Avera and Sanford health plans are planning to raise premiums for the Affordable Care Act health coverage they sell in South Dakota (Avera 20%; Sanford 7.5%). Both companies say those increases will jump even more if Donald Trump follows through on his threat to cut the cost-sharing reduction payments:
Sanford Health Plan President Kirk Zimmer said the company would likely have to recalculate its rates and refile them if the payments are to stop. The 2018 open enrollment period starts Nov. 1.
“Our rates are filed as long as the federal government agrees to continue payment of the cost-sharing reductions,” Zimmer said. “We’re firmly committed to being on the exchange for 2018.”
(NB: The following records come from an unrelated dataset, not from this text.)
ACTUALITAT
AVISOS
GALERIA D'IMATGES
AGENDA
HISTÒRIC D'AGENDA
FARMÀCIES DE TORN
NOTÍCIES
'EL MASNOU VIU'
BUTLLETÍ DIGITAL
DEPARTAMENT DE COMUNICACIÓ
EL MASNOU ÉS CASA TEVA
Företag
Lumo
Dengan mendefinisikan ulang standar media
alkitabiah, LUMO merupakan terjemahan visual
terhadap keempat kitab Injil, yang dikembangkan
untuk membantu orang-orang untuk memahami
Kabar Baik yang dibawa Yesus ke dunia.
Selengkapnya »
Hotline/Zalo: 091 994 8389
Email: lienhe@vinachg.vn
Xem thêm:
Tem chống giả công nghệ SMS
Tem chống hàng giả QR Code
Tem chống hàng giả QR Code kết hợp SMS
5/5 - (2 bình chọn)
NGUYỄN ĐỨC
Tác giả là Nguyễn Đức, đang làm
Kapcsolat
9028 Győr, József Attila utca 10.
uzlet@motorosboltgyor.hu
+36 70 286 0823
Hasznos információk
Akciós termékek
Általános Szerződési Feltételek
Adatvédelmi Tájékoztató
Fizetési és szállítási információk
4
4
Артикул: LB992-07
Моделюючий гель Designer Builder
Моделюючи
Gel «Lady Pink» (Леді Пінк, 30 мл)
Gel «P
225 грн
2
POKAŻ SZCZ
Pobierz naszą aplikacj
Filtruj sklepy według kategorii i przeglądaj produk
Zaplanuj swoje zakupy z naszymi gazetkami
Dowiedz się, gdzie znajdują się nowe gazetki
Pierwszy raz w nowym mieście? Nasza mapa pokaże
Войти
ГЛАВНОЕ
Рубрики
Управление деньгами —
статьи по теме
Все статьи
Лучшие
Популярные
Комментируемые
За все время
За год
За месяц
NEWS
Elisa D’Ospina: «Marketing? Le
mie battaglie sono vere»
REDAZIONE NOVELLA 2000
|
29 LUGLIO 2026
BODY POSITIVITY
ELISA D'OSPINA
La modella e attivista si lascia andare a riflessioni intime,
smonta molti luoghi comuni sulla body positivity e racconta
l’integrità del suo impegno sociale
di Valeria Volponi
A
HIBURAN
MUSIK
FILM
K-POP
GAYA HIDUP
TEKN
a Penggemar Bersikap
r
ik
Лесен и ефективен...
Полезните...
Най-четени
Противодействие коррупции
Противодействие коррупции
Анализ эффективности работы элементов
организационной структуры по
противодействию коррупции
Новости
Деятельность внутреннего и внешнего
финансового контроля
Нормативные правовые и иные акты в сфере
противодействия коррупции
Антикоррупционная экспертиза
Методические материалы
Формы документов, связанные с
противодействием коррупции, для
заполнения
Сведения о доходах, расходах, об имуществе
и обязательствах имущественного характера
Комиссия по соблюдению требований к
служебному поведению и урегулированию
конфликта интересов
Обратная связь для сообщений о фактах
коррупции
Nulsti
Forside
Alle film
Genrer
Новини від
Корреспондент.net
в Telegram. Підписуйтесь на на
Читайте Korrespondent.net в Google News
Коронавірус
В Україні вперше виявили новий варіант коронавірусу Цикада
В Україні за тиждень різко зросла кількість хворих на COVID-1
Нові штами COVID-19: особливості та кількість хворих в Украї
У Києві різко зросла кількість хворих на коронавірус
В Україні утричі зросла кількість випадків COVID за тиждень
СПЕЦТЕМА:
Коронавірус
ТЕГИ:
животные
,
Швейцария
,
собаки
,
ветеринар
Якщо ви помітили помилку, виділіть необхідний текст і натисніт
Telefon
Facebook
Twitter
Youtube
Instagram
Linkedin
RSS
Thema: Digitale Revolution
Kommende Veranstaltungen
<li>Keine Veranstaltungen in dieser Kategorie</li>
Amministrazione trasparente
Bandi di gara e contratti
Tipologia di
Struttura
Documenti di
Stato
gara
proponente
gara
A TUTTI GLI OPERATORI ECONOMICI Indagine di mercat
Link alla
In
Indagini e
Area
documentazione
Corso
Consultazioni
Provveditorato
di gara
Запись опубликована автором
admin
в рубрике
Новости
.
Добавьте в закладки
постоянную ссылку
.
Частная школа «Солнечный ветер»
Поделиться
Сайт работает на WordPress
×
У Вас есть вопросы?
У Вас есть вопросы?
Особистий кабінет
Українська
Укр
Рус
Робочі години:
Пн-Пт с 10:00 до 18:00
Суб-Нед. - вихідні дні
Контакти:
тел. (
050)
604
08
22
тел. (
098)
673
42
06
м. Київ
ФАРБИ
…Avera Health Plans CEO Debra Muller said she believes the state would provide insurance carriers with an opportunity to adjust their rates if the payments are cut off, but she said they need to be funded for “market stabilization.”
“I think that’s what everybody’s directionally trying to do right now is to figure out how we maintain stability in the individual market going into 2018 without knowing what the federal government is going to decide to do, whether it be President Trump or Congress,” she said [“SD Insurers Urge Trump to Make Health Law Payments,” AP via Pierre Capital Journal, 2017.08.16].
I don’t like agreeing with big insurance companies, but Avera and Sanford are simply confirming what Kaiser Family Foundation reported last week and what the CBO reported Tuesday about the negative impact Trump’s threats may have on insurance premiums. Donald Trump is out to make your health insurance more expensive.